Metrics for performance analysis

Therefore, a blockchain application's performance is affected by similar factors to those affecting a traditional DBMS-based transaction processing application. First, we must constantly monitor the health of the hardware resources that are hosting the application components. For every machine that is running a peer or orderer or CA, we need to track basic health indicators, such as CPU usage, memory usage, disk I/O speeds, network bandwidth, latency, and jitter, and available storage space (this is not meant to be an exhaustive list). These factors, especially CPU usage for processing-heavy systems, determine whether the application is running at optimal performance levels.

As we have seen in this book, a Fabric network can be started in a variety of configurations, from a single dedicated machine (physical or virtual) for each peer and orderer to a single-machine setup running each component in an isolated docker container (like our trade network setup in this book). In the latter case, you will need to monitor the health of not only the machines but also each container. Also remember that each Fabric chaincode instance always runs in a docker container rather than on a dedicated machine. Plus, when it comes to understanding (or profiling) applications, the CPU, memory, and I/O usage of application components are of the most relevance. We will look at some tools to measure container and application performance later in this section.

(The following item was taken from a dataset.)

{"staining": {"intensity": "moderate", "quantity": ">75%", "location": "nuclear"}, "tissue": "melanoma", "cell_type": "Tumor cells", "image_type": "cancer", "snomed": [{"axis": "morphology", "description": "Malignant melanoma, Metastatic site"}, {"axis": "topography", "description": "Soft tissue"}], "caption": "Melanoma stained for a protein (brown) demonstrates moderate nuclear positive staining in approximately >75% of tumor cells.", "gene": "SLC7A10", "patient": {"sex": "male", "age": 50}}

Moving from the external factors to the application itself, the performance of a Fabric application (just like any other transaction processing application) is defined by two characteristic metrics:

  • Throughput: This is the number of transactions per unit time that your system can yield. As Fabric is a loosely coupled system and a transaction has multiple stages (see Chapter 5Exposing Network Assets and Transactions, for examples in our trade scenario), we can measure throughputs for the different stages. But the overall throughput, from the time a client constructs a transaction proposal for endorsement up to the time when an event indicating ledger commitment is received, provides the best overall picture of how your application performs. On the other hand, if we want to measure just the orderer throughput, we would need to collect statistics just for the part where the client sends an endorsed transaction envelope to the orderer and gets back a response.
  • Latency: As most Fabric applications will ultimately be user-facing, it's not just the processing capacity or volume that will matter in a real-world scenario but also how long each transaction takes. As in the case of throughput, we can measure different latencies—chaincode execution and endorsement, ordering and block creation, transaction validation and ledger commitment, and even event publishing and subscription. We can also measure inter-component communication latency in an effort to understand the limitations of the communication infrastructure.

There are other important things to measure, such as the time taken to synchronize ledger states across peers (using the gossip protocol), but from a transaction processing perspective, the preceding two metrics are of prime importance. When we measure these factors, we get an understanding of how the overall application is performing, and also its constituent parts such as the ESCC and VSCC in a peer and the Kafka service in an orderer.